Análisis de Enter the Gungeon

En Enter the Gungeon hay un montón de barriles. Hay barriles, hay cajas, hay estantes y hay armaduras, y todas comparten algo en común: no sirven absolutamente de nada. La reacción instintiva es arrasar con todo, porque décadas de experiencia nos han enseñado que destrozar el salón comedor de un perfecto desconocido suele aportar pingües beneficios, pero en esta ocasión es completamente inútil; por más vasijas que reventemos, aquí no hay nada que rascar. Podría parecer frustrante, un error de diseño e incluso una falta de respeto hacia un jugador educado en esperar algún tipo de recompensa, hasta que pasan unas horas y de repente lo entiendes: verlo todo estallar es una recompensa en sí misma. Si hay hileras de barriles, es para que tengamos algo que embestir mientras saltamos hacia una posición segura, y la única función de esas estanterías es llenarlo todo de papelotes cuando volquemos una mesa y desatemos el caos en la biblioteca. Puede que se echen en falta unas cuantas palomas, pero tras todas esas toneladas de atrezzo inservible se esconde una declaración de intenciones: Enter the Gungeon es un dungeon crawler, sí, pero uno que dirigiría John Woo. Suficiente para enamorarse, sin duda, pero por suerte es mucho más que eso.

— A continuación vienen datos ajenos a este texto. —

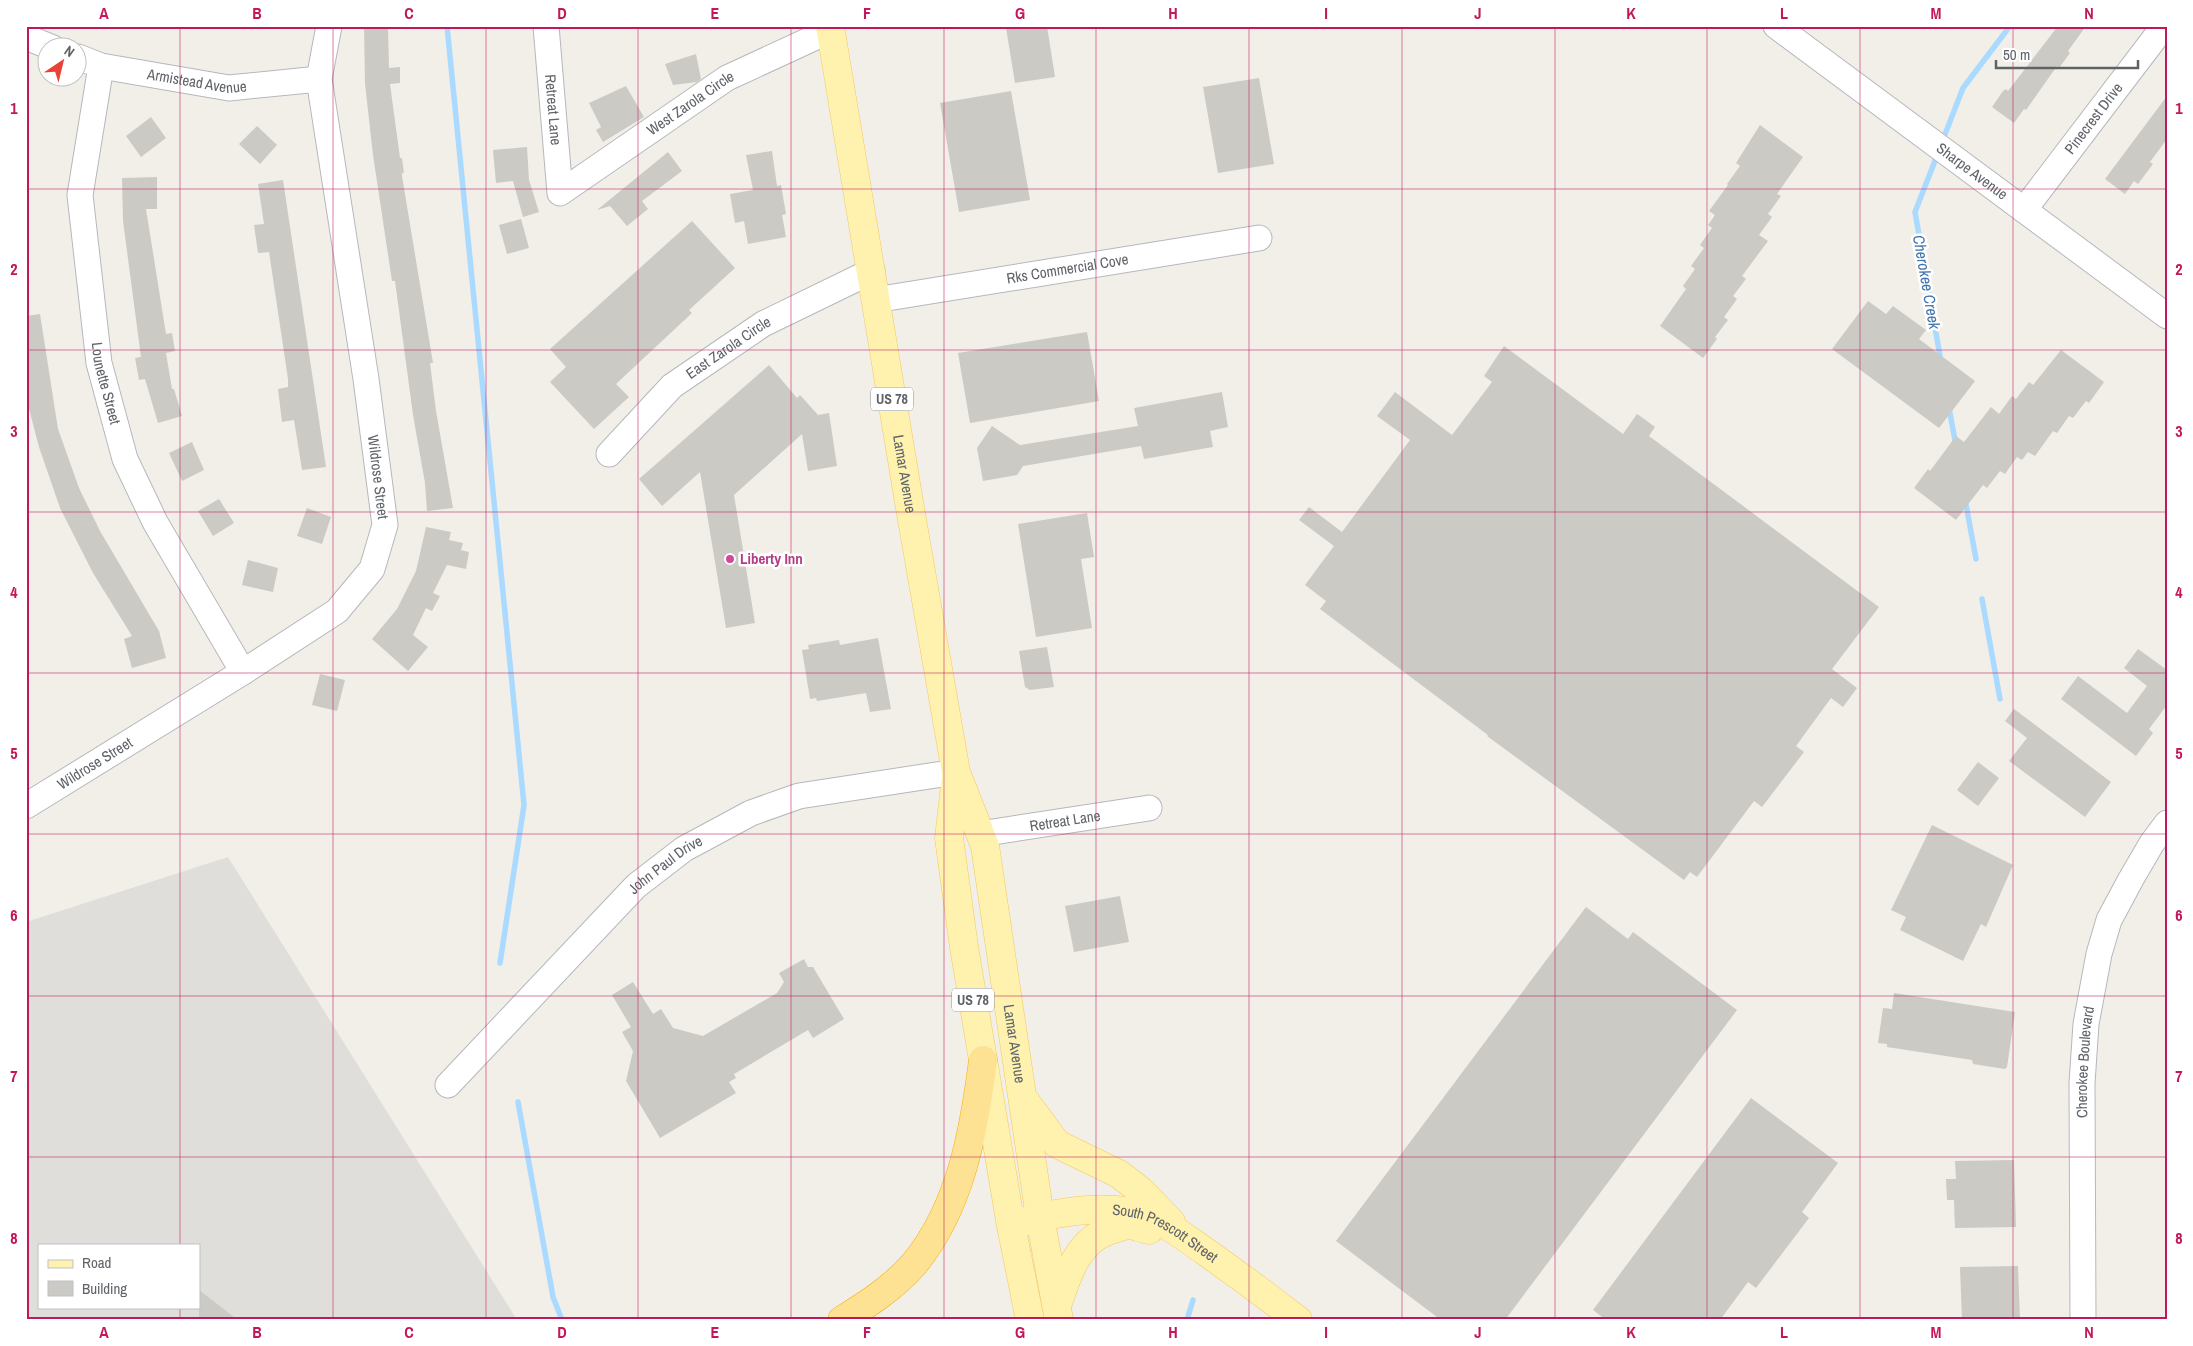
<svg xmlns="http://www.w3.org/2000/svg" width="2193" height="1346" viewBox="0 0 2193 1346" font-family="'Archivo Narrow',sans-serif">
<rect width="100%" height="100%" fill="#f1efe8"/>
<path fill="#e0deda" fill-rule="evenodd" d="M 228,857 L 517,1320 L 26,1320 L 26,922 ZM 39,1245 L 199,1245 L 199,1307 L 39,1307 Z"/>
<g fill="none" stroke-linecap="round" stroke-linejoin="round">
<path stroke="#aadaff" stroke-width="5.5" d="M 447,26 L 524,805 L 500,963
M 1942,142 L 1963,88 L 2010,26
M 1938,153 L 1915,212 L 1941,362
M 1949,408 L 1956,446
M 1965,499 L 1976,559
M 1982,599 L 2000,699
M 518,1102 L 553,1297 L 562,1320
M 1187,1320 L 1193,1300"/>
</g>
<path fill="#cccac5" d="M 364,26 L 388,26 L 389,68 L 400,67 L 400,83 L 390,84 L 400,158 L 402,158 L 404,173 L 402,173 L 402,176 L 433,363 L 430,363 L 436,411 L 453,508 L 427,511 L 425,483 L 413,415 L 395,281 L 392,281 L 373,155 L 365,84 Z
M 1018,26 L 1047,26 L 1055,77 L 1015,83 L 1006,28 Z
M 2058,26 L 2086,26 L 2068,51 L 2070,53 L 2059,68 L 2057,66 L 2026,110 L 2024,109 L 2014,123 L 1992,107 L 2003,91 L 2006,89 L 2008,91 Z
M 696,54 L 701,79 L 697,82 L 673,85 L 665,64 Z
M 1259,78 L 1274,164 L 1218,173 L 1203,87 Z
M 626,86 L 644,117 L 603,142 L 596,130 L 601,127 L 589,103 Z
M 1011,91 L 1030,200 L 959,212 L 940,103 Z
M 2167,96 L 2167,139 L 2150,162 L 2153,164 L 2138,184 L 2134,181 L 2125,194 L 2105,179 Z
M 151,117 L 166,138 L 141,157 L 126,136 Z
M 1760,125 L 1803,157 L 1777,194 L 1781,196 L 1768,214 L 1772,217 L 1759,235 L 1768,241 L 1742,276 L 1746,279 L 1733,296 L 1737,299 L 1724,317 L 1728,320 L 1715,337 L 1717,339 L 1703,358 L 1660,326 L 1686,289 L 1683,286 L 1695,269 L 1691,266 L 1704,248 L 1700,245 L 1712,228 L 1708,225 L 1715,215 L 1709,211 L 1728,185 L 1727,184 L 1740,166 L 1736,163 Z
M 257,126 L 277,145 L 260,164 L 239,144 Z
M 527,147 L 529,180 L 539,212 L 523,217 L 513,181 L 496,183 L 493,150 Z
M 772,151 L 777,186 L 781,185 L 786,214 L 782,215 L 786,237 L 748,244 L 744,221 L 735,223 L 730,194 L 753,190 L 746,155 Z
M 668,152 L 682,171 L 642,201 L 648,209 L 627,226 L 610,206 L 597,210 Z
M 157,177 L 157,209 L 146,209 L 166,334 L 172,333 L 175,351 L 166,353 L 172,389 L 174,389 L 182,416 L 158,423 L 145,379 L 139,380 L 135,358 L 141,357 L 123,221 L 122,178 Z
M 283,180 L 326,467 L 302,470 L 294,420 L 282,422 L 278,389 L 288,387 L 288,379 L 269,252 L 258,253 L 254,225 L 264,224 L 258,184 Z
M 521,219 L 529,248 L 507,254 L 499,225 Z
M 692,221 L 735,268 L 689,310 L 692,313 L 616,384 L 629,397 L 594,429 L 550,382 L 566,367 L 550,349 Z
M 1868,301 L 1886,314 L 1893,306 L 1926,330 L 1919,339 L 1975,381 L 1939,428 L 1832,349 Z
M 40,314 L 58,429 L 79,488 L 100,531 L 159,631 L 166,658 L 132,668 L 124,639 L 132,636 L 93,573 L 60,508 L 39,447 L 26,397 L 26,316 Z
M 1087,332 L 1099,401 L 970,423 L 958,353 Z
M 1504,346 L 1623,434 L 1637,414 L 1640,416 L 1655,427 L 1649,436 L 1879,607 L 1832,669 L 1857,688 L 1843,707 L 1831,698 L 1796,746 L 1804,752 L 1762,807 L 1754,801 L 1697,877 L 1690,872 L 1684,880 L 1487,736 L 1488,735 L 1320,609 L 1326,601 L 1305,585 L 1334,546 L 1299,520 L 1309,507 L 1342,532 L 1410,440 L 1377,416 L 1395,392 L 1452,435 L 1492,382 L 1484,376 Z
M 2061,350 L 2104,382 L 2089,403 L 2086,401 L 2073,418 L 2069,416 L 2057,433 L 2053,431 L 2035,456 L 2028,452 L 2022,460 L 2017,457 L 2005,474 L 2000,471 L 1987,488 L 1983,485 L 1956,520 L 1914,488 L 1928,469 L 1930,471 L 1956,436 L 1964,442 L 1991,407 L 1999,414 L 2012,396 L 2016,399 L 2029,382 L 2033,385 Z
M 769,365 L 797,398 L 800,395 L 818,415 L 829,413 L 837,466 L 808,471 L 802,434 L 734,495 L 755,623 L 726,628 L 700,472 L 662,506 L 639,479 Z
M 1222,392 L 1228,427 L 1210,431 L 1213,447 L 1144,459 L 1141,446 L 1023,466 L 1017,475 L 983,481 L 977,448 L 992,426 L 1020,445 L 1138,426 L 1134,408 Z
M 192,442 L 204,470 L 182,481 L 169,453 Z
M 219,499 L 234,523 L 213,536 L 198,511 Z
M 307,508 L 331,517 L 322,544 L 297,536 Z
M 1087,513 L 1094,557 L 1081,559 L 1092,628 L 1036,637 L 1018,524 Z
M 426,527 L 451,532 L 449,540 L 463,543 L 461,550 L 469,552 L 466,569 L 447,565 L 433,593 L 440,596 L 432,611 L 426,608 L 413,635 L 428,647 L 408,671 L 372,639 L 397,609 L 416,571 Z
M 248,560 L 278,568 L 273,592 L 242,585 Z
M 878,638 L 891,709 L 870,712 L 866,693 L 817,701 L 816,698 L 810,699 L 802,650 L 809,649 L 808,645 L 839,640 L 840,645 Z
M 1047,647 L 1054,687 L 1030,690 L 1025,687 L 1019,651 Z
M 2138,649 L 2167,670 L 2167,705 L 2149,729 L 2153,733 L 2136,756 L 2061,699 L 2078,676 L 2127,713 L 2147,686 L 2124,668 Z
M 320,674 L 345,680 L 337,711 L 312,705 Z
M 2014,709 L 2111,782 L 2085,817 L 2009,761 L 2027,738 L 2005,721 Z
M 1978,762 L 1999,778 L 1978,806 L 1957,790 Z
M 1932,825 L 2013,865 L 1986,927 L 1981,924 L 1963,961 L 1900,930 L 1906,917 L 1891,910 Z
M 1120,896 L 1129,942 L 1074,952 L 1065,906 Z
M 1586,907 L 1628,939 L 1633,932 L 1737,1010 L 1505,1320 L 1441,1320 L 1336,1241 Z
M 804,959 L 808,967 L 813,967 L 844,1019 L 813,1038 L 808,1030 L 734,1074 L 736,1078 L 729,1082 L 736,1093 L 660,1138 L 626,1081 L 633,1051 L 622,1032 L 631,1027 L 612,995 L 633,982 L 653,1014 L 661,1009 L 673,1028 L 703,1036 L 777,993 L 784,982 L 779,973 Z
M 1894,993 L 2015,1012 L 2007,1067 L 2005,1069 L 1973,1064 L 1972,1060 L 1887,1047 L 1887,1044 L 1878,1043 L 1883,1008 L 1892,1009 Z
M 1751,1098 L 1838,1163 L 1802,1212 L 1809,1218 L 1756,1288 L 1748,1282 L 1720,1320 L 1606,1320 L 1593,1310 Z
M 2014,1160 L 2016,1227 L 1955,1228 L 1954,1200 L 1947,1200 L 1946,1179 L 1956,1179 L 1955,1161 Z
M 2018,1266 L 2020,1320 L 1962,1320 L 1960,1267 Z
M 199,1290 L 238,1320 L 199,1320 Z"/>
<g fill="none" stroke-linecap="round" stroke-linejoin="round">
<defs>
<g id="minor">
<path id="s1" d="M 546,26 L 560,193 L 727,78 L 831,30"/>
<path id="s2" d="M 1776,26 L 2167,316"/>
<path d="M 26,37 L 53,48"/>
<path id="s3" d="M 78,57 L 101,66 L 229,88 L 319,79"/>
<path id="s4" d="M 101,66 L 80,195 L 99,363 L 125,459 L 155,522 L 243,672"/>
<path id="s5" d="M 2024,210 L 2164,26"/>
<path id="s6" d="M 875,300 L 1259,238"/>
<path id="s7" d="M 609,454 L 672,386 L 763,324 L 872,271"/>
<path id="s8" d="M 26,806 L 243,672 L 337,611 L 372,569 L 385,525 L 366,379 L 319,79 L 329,26"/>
<path id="s9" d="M 980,834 L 1149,808"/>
<path id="s10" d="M 448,1085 L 636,886 L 684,849 L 751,813 L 799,796 L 956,772"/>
<path id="s11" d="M 2083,1320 L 2082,1083 L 2086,1024 L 2099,954 L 2109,920 L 2131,879 L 2152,843 L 2167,823"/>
</g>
<g id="major">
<path id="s12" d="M 830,26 L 911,514 L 956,772 L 985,846 L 1040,1217 L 1059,1320"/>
<path d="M 956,778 L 949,838 L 964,947 L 1011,1226 L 1030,1320"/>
<path d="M 1026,1102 L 1057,1144 L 1119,1174 L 1141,1191 L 1171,1222"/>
<path id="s13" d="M 1022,1222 C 1055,1212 1103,1205 1136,1213 C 1162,1218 1184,1237 1206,1252 C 1237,1274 1268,1297 1298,1320"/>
<path d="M 1057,1306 C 1067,1275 1079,1237 1114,1229 C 1119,1228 1125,1225 1130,1225 C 1136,1226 1143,1229 1149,1230"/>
</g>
<path id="highway" d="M 842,1320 C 868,1304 894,1287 914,1264 C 961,1207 974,1131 983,1060"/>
</defs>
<use href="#minor" stroke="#b5b8bc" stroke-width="27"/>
<use href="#major" stroke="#f2c960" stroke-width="29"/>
<use href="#highway" stroke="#f9ab00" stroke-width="29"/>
<use href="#minor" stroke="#fff" stroke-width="25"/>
<use href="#major" stroke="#fff2af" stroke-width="28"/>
<use href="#highway" stroke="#fde293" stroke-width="28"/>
</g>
<path fill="none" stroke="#c2185b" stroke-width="1" stroke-opacity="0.55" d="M 180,26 L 180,1245M 333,26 L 333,1320M 486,26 L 486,1320M 638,26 L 638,1320M 791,26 L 791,1320M 944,26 L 944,1320M 1096,26 L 1096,1320M 1249,26 L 1249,1320M 1402,26 L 1402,1320M 1555,26 L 1555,1320M 1707,26 L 1707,1320M 1860,26 L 1860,1320M 2013,26 L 2013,1320M 26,189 L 2167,189M 26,350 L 2167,350M 26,512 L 2167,512M 26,673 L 2167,673M 26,834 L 2167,834M 26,996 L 2167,996M 26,1157 L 2167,1157M 180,1307 L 180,1320"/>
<circle fill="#d1479c" stroke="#fff" stroke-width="2" cx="730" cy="559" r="5"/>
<g text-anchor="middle" stroke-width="5" stroke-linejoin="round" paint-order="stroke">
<g fill="#fff" stroke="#8f9295" stroke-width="1">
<rect x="871" y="387.5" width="42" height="23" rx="4"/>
<rect x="952" y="988.5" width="42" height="23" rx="4"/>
</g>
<g font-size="14" font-weight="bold" fill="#5f6368">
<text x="892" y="404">US 78</text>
<text x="973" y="1005">US 78</text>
</g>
<g font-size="15" fill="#5f6368" stroke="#fff">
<text dy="5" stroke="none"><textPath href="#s3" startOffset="122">Armistead Avenue</textPath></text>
<text dy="5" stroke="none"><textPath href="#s1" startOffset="326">West Zarola Circle</textPath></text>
<text dy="5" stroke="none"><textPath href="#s1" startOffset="84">Retreat Lane</textPath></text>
<text dy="5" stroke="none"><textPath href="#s5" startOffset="115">Pinecrest Drive</textPath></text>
<text dy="5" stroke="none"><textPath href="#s2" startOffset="244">Sharpe Avenue</textPath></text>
<text dy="5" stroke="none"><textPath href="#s6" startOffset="195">Rks Commercial Cove</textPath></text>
<text dy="5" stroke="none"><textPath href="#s7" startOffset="161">East Zarola Circle</textPath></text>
<text dy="5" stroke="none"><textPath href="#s4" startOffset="321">Lounette Street</textPath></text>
<text dy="5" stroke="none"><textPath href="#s12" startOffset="454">Lamar Avenue</textPath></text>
<text transform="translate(378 477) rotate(83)" y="5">Wildrose Street</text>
<text dy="5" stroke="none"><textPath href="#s8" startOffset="81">Wildrose Street</textPath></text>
<text dy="5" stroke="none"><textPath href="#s9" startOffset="86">Retreat Lane</textPath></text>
<text dy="5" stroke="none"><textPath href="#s10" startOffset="310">John Paul Drive</textPath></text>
<text dy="5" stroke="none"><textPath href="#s12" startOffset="1036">Lamar Avenue</textPath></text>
<text dy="5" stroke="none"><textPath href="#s11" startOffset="258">Cherokee Boulevard</textPath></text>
<text dy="5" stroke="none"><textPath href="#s13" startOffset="150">South Prescott Street</textPath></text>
</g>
<g font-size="15" font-weight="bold" fill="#b23c85" stroke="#fff" text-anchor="start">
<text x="740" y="564">Liberty Inn</text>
</g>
<g font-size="16" font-style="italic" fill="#4174aa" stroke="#fff">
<text transform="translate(1927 282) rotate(80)" y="6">Cherokee Creek</text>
</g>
</g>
<rect width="2193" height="1346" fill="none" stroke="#ffffff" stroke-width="55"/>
<rect x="38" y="1244" width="162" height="65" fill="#ffffff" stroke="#bfc1c3"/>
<rect x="48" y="1260" width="25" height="8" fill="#fff2af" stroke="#bfc1c3"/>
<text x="82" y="1268" font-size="15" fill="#5f6368">Road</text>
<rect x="48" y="1281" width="25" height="15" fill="#cccac5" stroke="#bfc1c3"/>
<text x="82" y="1294" font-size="15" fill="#5f6368">Building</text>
<g transform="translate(62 62) rotate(35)"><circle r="24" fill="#ffffff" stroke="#bfc1c3"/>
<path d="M0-4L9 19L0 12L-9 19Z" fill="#ea4335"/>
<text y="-8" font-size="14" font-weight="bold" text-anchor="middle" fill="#5f6368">N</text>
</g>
<path d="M1996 60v8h142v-8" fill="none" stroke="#5f6368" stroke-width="2.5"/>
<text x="2003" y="60" font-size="15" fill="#5f6368" stroke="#ffffff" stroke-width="4" paint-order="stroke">50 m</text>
<rect x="28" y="28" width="2138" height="1290" fill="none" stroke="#c2185b" stroke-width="2"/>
<g font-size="16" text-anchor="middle" font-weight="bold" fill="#c2185b">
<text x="104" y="19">A</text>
<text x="257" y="19">B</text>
<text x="409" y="19">C</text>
<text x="562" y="19">D</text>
<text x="715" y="19">E</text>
<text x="867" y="19">F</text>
<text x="1020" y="19">G</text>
<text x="1173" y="19">H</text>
<text x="1326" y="19">I</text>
<text x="1478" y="19">J</text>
<text x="1631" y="19">K</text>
<text x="1784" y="19">L</text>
<text x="1936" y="19">M</text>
<text x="2089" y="19">N</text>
<text x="14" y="114">1</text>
<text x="2179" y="114">1</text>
<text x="14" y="275">2</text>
<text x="2179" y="275">2</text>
<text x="14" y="437">3</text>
<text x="2179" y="437">3</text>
<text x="14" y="598">4</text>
<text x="2179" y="598">4</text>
<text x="14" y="759">5</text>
<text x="2179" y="759">5</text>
<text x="14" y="921">6</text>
<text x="2179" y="921">6</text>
<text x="14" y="1082">7</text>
<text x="2179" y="1082">7</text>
<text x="14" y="1244">8</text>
<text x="2179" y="1244">8</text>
<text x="104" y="1338">A</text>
<text x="257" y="1338">B</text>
<text x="409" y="1338">C</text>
<text x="562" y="1338">D</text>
<text x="715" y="1338">E</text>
<text x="867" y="1338">F</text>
<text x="1020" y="1338">G</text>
<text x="1173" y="1338">H</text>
<text x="1326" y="1338">I</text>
<text x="1478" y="1338">J</text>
<text x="1631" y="1338">K</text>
<text x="1784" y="1338">L</text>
<text x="1936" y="1338">M</text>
<text x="2089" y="1338">N</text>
</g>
</svg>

Ahí está su verdadera fuerza, y también uno de sus principales conflictos. Porque Enter the Gungeon quiere ser muchas cosas, y al menos en mi caso ha topado con un muro, uno que resulta bastante más difícil llevarse por delante: querer que sea solo una. Es la primera vez que voy a mencionar a Nuclear Throne en este texto, y espero sinceramente que no sean muchas más, porque el juego de Vlambeer es de esos que calan hondo y ante una propuesta así es realmente complejo no ver los paralelismos. La hoja de ruta (acción frenética, armas delirantes, superar planta tras planta de una mazmorra generada proceduralmente hasta que una bala perdida te devuelva a la casilla de salida sin compasión) en esencia es la misma, y por eso una sensación familiar no tarda en hacer su aparición: todo esto está muy bien, pero hay alguien que lo hace mejor. O dicho de otra manera, por qué jugar a la copia pudiendo invertir más tiempo en el original. Y es una etiqueta, la de copia, que parte de nosotros mismos, porque realmente queremos que lo sea. Porque hay ítems, y desbloqueos, y habilidades pasivas que cambian las reglas del juego, pero añoramos el ritmo y la concreción de un sistema de mutaciones que no da tregua y podemos reconocer de un simple vistazo. Porque somos jugadores, y hacemos lo que hacen los jugadores: exigir innovación, y desear lo mismo de siempre.

Pero sigues jugando, porque la receta es endiabladamente adictiva y porque las croquetas siguen estando ricas aunque no las prepare tu madre. Y empiezas a reparar en las diferencias, algunas sutiles y otras no tanto, hasta que por fin comprendes que Enter the Gungeon quiere ser Nuclear Throne, pero solo quiere serlo a medias. La otra mitad, y es una porción bien grande, está construida en torno a la pausa, la reflexión, y una manera de estudiar a los rivales y medir los espacios que simplemente no es posible a esas velocidades. Y es cuando entran en escena sus dos mecánicas definitorias, dos habilidades que erróneamente relacionábamos con Chow Yun-Fat y no nos dejaban ver que realmente estamos jugando a un Dark Souls. Porque las mesas volcadas son nuestro escudo, y esa voltereta in extremis que nos permite sortear las balas es nuestro arma principal a la hora de bailar con los enemigos, de rodearlos, de jugar con el entorno y de convertir un enfrentamiento mortal en un pasillo en un asunto trivial con espacio alrededor. Además, la voltereta esconde otra lección magistral: esos frames de invencibilidad que convierten el saltar hacia la muerte en la mejor opción de supervivencia. La autopreservación fundamentada en el propio ataque. Como en Platinum. Como en Bloodborne. Como los buenos.